## What to do
Every line below from the one containing "74: (1170, 526)" through the one containing "114: (1247, 592)" must be transcribed exactly. Omit all lines outside that stretch.

## Extracted material
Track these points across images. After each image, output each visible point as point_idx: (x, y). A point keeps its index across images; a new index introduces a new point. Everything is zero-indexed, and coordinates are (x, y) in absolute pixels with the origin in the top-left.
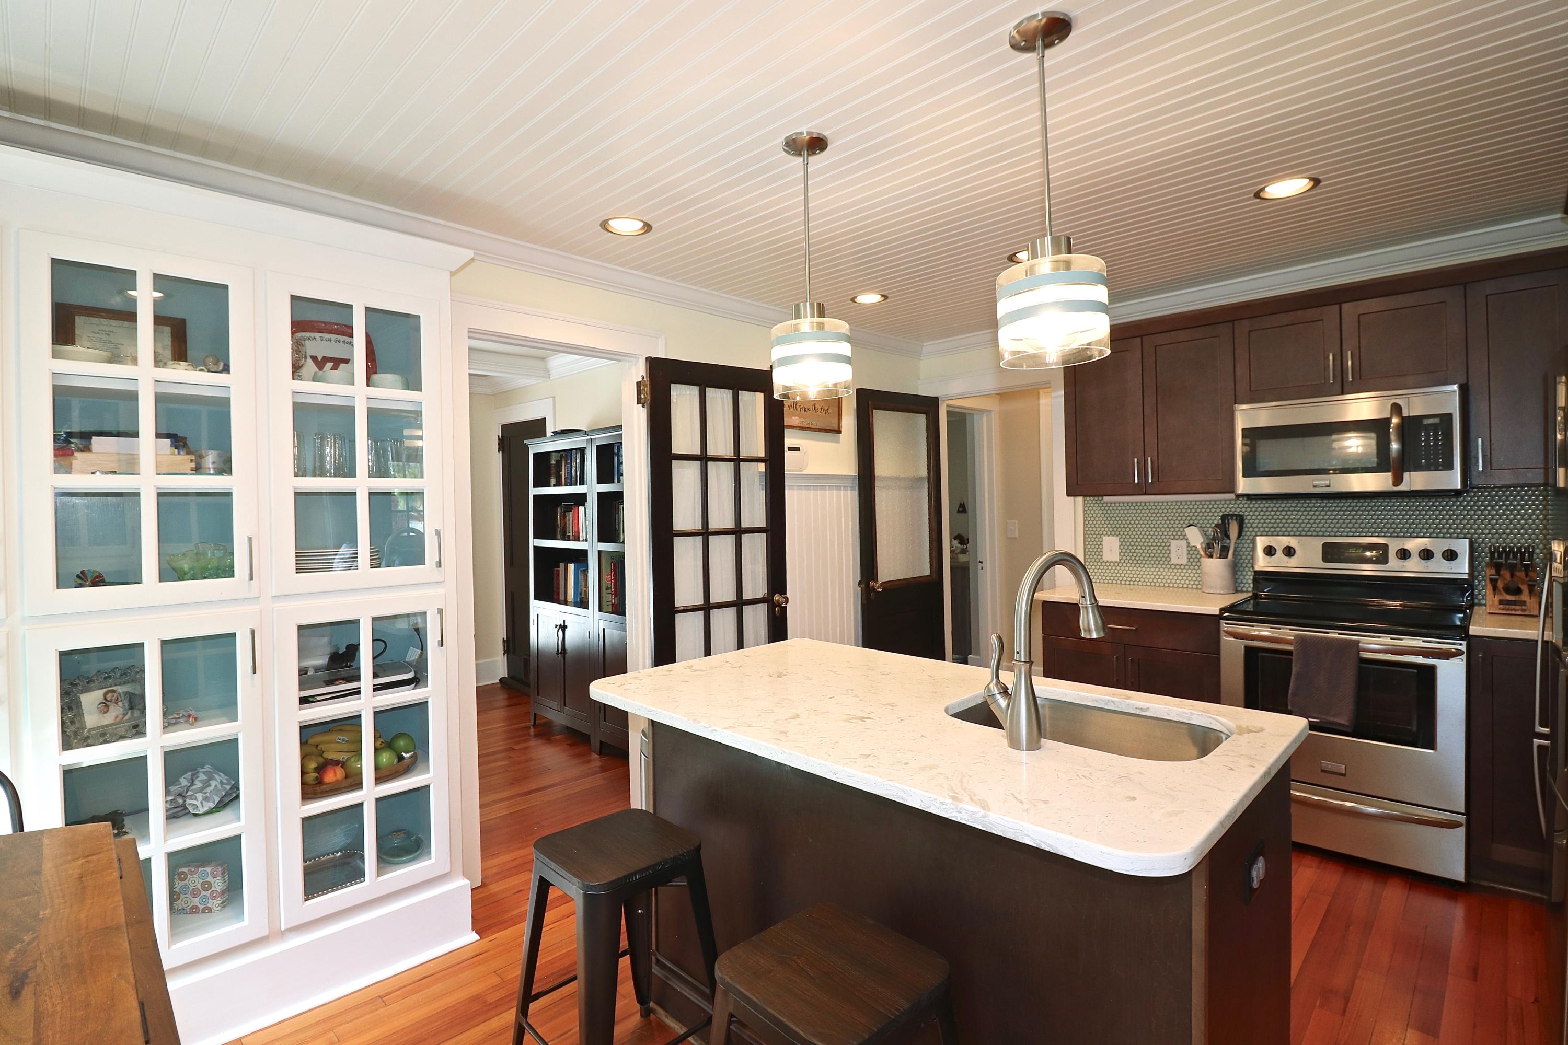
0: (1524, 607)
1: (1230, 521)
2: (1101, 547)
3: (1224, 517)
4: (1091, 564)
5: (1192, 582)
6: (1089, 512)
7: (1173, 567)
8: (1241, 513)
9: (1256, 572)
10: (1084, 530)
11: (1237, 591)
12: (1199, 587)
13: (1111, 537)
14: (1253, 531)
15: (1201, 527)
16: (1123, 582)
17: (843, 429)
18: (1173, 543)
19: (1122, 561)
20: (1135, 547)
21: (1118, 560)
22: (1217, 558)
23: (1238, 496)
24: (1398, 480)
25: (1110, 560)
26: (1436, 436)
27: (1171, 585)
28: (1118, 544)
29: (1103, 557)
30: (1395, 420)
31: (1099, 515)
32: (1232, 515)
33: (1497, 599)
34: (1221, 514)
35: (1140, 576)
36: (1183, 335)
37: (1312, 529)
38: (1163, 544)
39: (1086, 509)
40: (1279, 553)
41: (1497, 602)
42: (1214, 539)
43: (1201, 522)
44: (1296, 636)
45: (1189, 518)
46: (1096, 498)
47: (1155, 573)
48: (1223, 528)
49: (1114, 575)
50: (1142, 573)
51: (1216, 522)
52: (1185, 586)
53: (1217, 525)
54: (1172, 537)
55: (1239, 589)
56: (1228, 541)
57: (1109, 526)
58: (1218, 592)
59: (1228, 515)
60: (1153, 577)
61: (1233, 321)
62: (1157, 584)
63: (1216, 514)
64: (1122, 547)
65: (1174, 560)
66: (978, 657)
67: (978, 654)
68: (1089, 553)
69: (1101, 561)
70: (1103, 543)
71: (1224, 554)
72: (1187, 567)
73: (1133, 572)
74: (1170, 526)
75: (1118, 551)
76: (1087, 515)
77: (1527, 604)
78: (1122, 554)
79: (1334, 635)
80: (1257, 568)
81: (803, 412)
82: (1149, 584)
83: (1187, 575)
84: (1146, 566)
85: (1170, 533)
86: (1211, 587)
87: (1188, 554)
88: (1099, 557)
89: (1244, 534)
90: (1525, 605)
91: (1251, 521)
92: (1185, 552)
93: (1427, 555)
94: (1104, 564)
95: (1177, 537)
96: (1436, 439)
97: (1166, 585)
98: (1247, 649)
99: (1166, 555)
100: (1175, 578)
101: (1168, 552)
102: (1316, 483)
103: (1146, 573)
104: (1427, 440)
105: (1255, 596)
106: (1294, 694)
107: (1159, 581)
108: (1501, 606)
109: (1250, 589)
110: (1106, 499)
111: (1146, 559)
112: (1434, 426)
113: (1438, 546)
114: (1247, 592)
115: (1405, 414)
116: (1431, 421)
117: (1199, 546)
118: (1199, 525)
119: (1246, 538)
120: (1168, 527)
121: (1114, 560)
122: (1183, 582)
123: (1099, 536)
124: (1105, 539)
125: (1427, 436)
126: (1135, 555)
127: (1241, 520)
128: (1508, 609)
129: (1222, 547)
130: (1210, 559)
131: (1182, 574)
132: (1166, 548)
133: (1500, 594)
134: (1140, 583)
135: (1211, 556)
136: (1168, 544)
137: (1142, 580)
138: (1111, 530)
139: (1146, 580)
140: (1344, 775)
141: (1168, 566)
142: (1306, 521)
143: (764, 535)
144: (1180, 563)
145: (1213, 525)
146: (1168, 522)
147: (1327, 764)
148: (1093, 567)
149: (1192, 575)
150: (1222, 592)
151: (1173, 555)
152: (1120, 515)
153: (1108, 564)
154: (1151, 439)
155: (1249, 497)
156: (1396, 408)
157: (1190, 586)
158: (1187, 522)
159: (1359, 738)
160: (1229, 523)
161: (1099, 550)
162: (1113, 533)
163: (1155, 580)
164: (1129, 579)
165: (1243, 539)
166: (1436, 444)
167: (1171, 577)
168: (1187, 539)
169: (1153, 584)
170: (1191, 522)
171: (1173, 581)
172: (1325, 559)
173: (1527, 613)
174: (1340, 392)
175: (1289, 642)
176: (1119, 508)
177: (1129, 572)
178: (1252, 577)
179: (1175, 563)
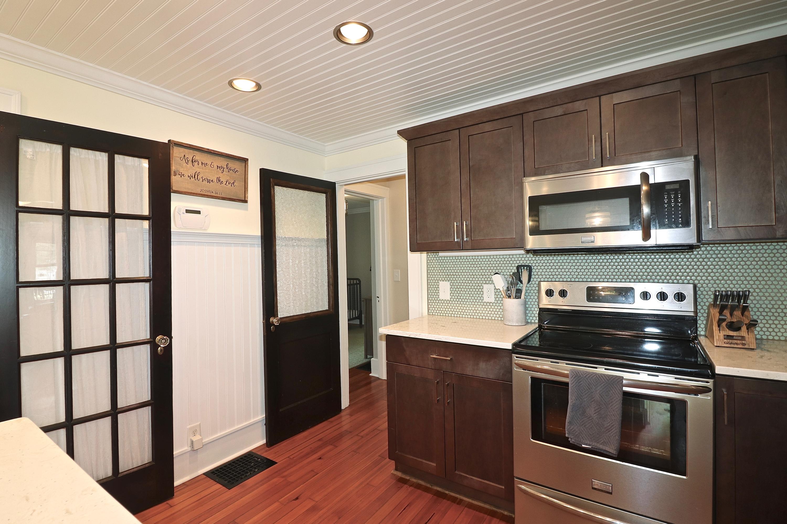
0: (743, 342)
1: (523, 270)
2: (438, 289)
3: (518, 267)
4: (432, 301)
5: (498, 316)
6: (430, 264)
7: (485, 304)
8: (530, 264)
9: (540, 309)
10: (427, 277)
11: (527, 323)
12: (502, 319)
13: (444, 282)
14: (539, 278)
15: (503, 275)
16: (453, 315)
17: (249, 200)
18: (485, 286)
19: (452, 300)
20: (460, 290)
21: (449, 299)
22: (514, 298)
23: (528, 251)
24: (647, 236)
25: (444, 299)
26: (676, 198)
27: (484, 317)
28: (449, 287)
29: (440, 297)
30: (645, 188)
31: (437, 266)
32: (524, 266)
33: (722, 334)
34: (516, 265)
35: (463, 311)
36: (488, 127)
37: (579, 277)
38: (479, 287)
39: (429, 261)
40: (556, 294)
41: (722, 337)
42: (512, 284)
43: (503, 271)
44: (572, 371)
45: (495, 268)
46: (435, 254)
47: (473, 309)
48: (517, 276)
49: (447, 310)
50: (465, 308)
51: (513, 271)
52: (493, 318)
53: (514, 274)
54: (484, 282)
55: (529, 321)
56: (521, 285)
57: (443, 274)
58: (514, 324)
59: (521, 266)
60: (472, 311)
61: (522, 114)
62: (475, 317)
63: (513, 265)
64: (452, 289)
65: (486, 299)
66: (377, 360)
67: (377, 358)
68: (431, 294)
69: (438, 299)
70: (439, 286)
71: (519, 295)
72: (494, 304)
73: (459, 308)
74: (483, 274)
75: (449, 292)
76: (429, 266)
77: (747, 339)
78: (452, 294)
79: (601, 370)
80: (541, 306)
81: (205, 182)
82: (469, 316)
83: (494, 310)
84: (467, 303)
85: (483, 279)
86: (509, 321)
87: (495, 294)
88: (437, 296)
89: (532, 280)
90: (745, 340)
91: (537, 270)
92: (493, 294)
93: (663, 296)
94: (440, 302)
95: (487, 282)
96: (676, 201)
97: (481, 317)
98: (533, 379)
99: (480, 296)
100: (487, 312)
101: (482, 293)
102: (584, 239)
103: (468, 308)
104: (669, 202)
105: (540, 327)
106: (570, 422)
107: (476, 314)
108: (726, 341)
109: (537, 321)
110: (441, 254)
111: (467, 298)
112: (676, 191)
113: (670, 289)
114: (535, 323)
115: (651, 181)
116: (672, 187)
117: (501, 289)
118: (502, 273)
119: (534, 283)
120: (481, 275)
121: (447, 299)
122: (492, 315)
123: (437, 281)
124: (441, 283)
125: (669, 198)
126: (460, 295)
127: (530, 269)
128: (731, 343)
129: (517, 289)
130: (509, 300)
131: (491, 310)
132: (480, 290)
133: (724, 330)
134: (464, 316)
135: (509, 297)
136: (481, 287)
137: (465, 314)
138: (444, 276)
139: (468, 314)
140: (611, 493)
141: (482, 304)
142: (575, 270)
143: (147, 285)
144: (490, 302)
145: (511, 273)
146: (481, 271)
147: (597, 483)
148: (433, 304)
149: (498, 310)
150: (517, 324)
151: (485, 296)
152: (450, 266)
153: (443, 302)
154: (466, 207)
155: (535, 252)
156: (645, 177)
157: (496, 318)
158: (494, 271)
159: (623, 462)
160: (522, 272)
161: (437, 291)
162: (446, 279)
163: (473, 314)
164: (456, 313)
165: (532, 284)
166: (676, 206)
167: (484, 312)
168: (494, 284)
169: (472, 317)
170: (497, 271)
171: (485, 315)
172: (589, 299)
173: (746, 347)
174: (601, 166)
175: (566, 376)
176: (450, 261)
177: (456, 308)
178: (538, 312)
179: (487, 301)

## Exercise response
74: (1170, 526)
75: (1118, 551)
76: (1087, 515)
77: (1527, 604)
78: (1122, 554)
79: (1334, 635)
80: (1257, 568)
81: (803, 412)
82: (1149, 584)
83: (1187, 575)
84: (1146, 566)
85: (1170, 533)
86: (1211, 587)
87: (1188, 554)
88: (1099, 557)
89: (1244, 534)
90: (1525, 605)
91: (1251, 521)
92: (1185, 552)
93: (1427, 555)
94: (1104, 564)
95: (1177, 537)
96: (1436, 439)
97: (1166, 585)
98: (1247, 649)
99: (1166, 555)
100: (1175, 578)
101: (1168, 552)
102: (1316, 483)
103: (1146, 573)
104: (1427, 440)
105: (1255, 596)
106: (1294, 694)
107: (1159, 581)
108: (1501, 606)
109: (1250, 589)
110: (1106, 499)
111: (1146, 559)
112: (1434, 426)
113: (1438, 546)
114: (1247, 592)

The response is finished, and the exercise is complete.